De todo o modo, sempre se repetirá que o mecanismo processual tipificado na lei para a reação contra os despachos do relator é a reclamação para a conferência. Manifestando determinado requerimento discordância com uma decisão do relator e sendo evidente o propósito do interessado em obter a sua reapreciação, nada obsta à convolação oficiosa do mesmo, atento o disposto no artigo 78.º-B, n.º 2 da LTC, o princípio da celeridade processual e os poderes de direção do processo pelo juiz (artigo 265.º do CPC). A tramitação processual decorre da lei e esta prevê que as decisões singulares do relator sejam impugnadas mediante reclamação para a conferência, o que se compreende perfeitamente porque os tribunais superiores são, por índole, de funcionamento colegial. Assim, o requerimento de fls. 369 e seguintes deve, como efetivamente o foi, ser entendido como reclamação para a conferência de acordo com a sua funcionalidade típica, independentemente da qualificação que o requerente lhe pretenda dar.

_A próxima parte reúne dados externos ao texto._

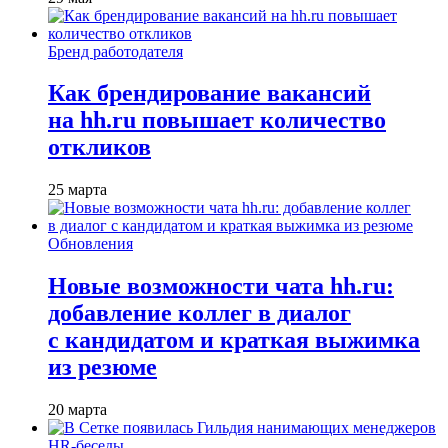
Бренд работодателя
Как брендирование вакансий
на hh.ru повышает количество
откликов
25 марта
Обновления
Новые возможности чата hh.ru:
добавление коллег в диалог
с кандидатом и краткая выжимка
из резюме
20 марта
HR-беседы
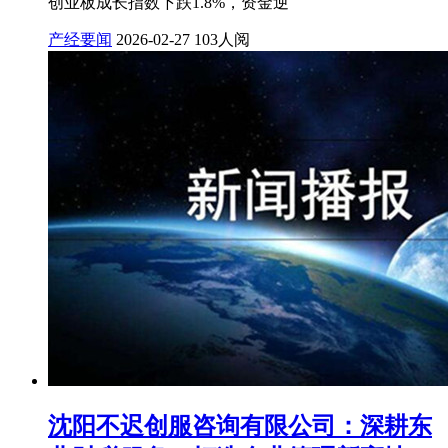
创业板成长指数下跌1.8%，资金逆
产经要闻
2026-02-27
103人阅
沈阳不迟创服咨询有限公司：深耕东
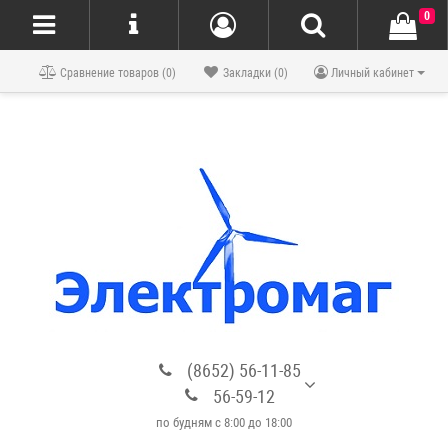
0
Блог
Сравнение товаров (0)
Закладки (0)
Личный кабинет
(8652) 56-11-85
56-59-12
по будням с 8:00 до 18:00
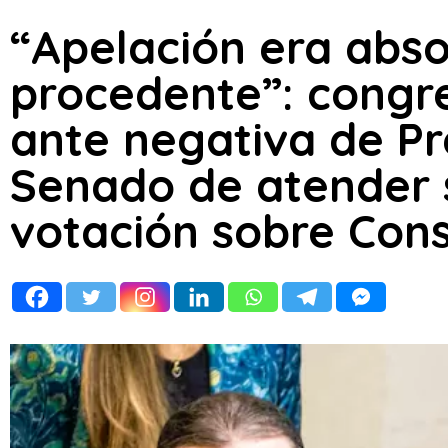
“Apelación era abs
procedente”: congre
ante negativa de Pr
Senado de atender so
votación sobre Cons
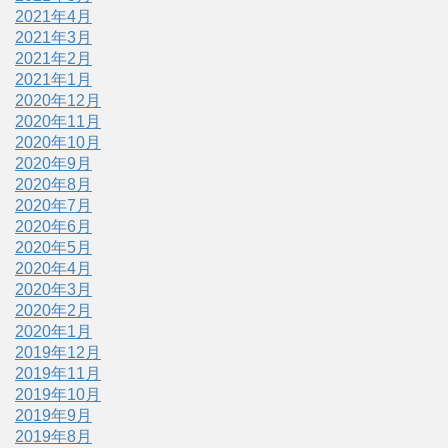
2021年4月
2021年3月
2021年2月
2021年1月
2020年12月
2020年11月
2020年10月
2020年9月
2020年8月
2020年7月
2020年6月
2020年5月
2020年4月
2020年3月
2020年2月
2020年1月
2019年12月
2019年11月
2019年10月
2019年9月
2019年8月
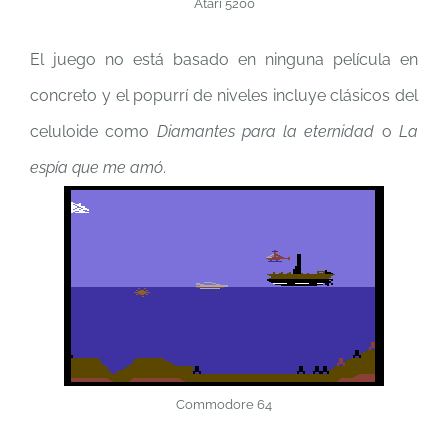
Atari 5200
El juego no está basado en ninguna película en
concreto y el popurrí de niveles incluye clásicos del
celuloide como
Diamantes para la eternidad
o
La
espía que me amó
.
Commodore 64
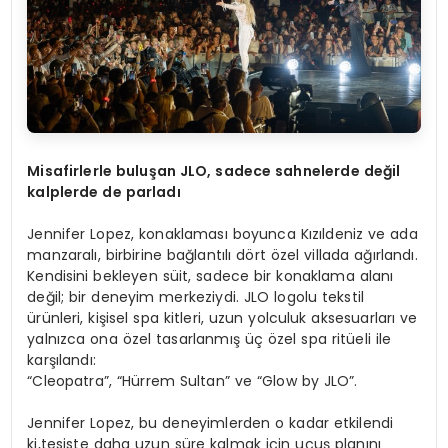
Misafirlerle buluşan JLO, sadece sahnelerde değil
kalplerde de parladı
Jennifer Lopez, konaklaması boyunca Kızıldeniz ve ada
manzaralı, birbirine bağlantılı dört özel villada ağırlandı.
Kendisini bekleyen süit, sadece bir konaklama alanı
değil; bir deneyim merkeziydi. JLO logolu tekstil
ürünleri, kişisel spa kitleri, uzun yolculuk aksesuarları ve
yalnızca ona özel tasarlanmış üç özel spa ritüeli ile
karşılandı:
“Cleopatra”, “Hürrem Sultan” ve “Glow by JLO”.
Jennifer Lopez, bu deneyimlerden o kadar etkilendi
ki,tesiste daha uzun süre kalmak için uçuş planını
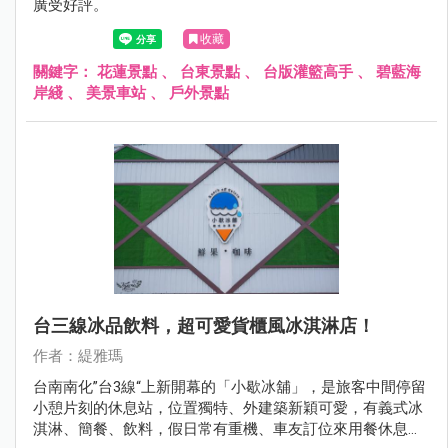
廣受好評。
收藏
關鍵字：
花蓮景點
、
台東景點
、
台版灌籃高手
、
碧藍海
岸綫
、
美景車站
、
戶外景點
台三線冰品飲料，超可愛貨櫃風冰淇淋店！
作者：緹雅瑪
台南南化”台3線“上新開幕的「小歇冰舖」，是旅客中間停留
小憩片刻的休息站，位置獨特、外建築新穎可愛，有義式冰
淇淋、簡餐、飲料，假日常有重機、車友訂位來用餐休息，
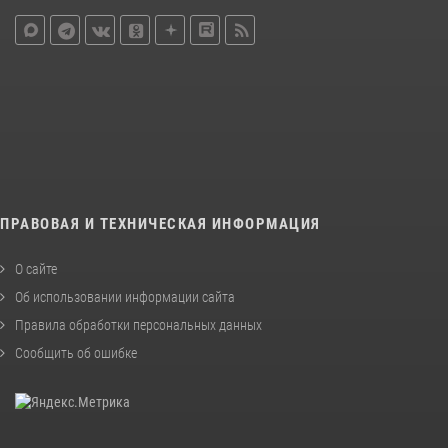
ПРАВОВАЯ И ТЕХНИЧЕСКАЯ ИНФОРМАЦИЯ
О сайте
Об использовании информации сайта
Правила обработки персональных данных
Сообщить об ошибке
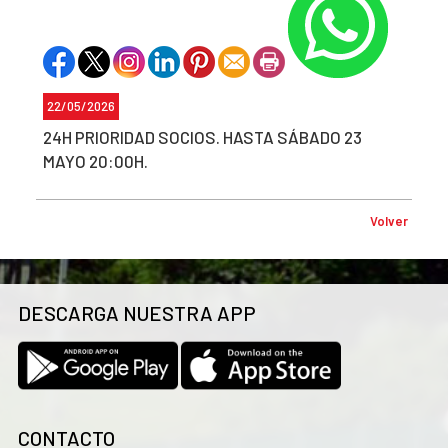
22/05/2026
24H PRIORIDAD SOCIOS. HASTA SÁBADO 23
MAYO 20:00H.
Volver
DESCARGA NUESTRA APP
CONTACTO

4. Precisamente porque tal requerimento foi subscrito por advogado temporariamente impedido do exercício do jus postulandi, o Acórdão n.º 620/2011 determinou o não conhecimento das questões suscitadas, pelo que não existe qualquer contradição entre o facto de a reclamação dever ser subscrita por advogado e a decisão proferida pela conferência.
Do mesmo modo, o que o requerente agora invoca quanto a qualquer eventual prova plena da respetiva inscrição ativa na Ordem dos Advogados não ultrapassa nem afasta aquele limite de o requerimento que deu origem ao Acórdão n.º 620/2011 não se apresentar assinado por advogado com inscrição ativa na Ordem dos Advogados.
Por fim, é irrelevante o facto de se encontrar pendente a providência cautelar requerida em 20 de dezembro de 2011, porque a sua instauração é posterior à data em que o recorrente praticou pessoalmente os atos processuais que lhe não era consentido praticar.
5. Pelo exposto, indefere-se o requerido e condena-se o requerente nas custas, com quinze unidades de conta de taxa de justiça, nos termos do artigo 7.º e tendo presentes os critérios do artigo 9.º do Decreto-Lei n.º 303/98, de 7 de Outubro.
Lisboa, 8 de fevereiro de 2012.- Vítor Gomes – Ana Maria Guerra Martins – Rui Manuel Moura Ramos.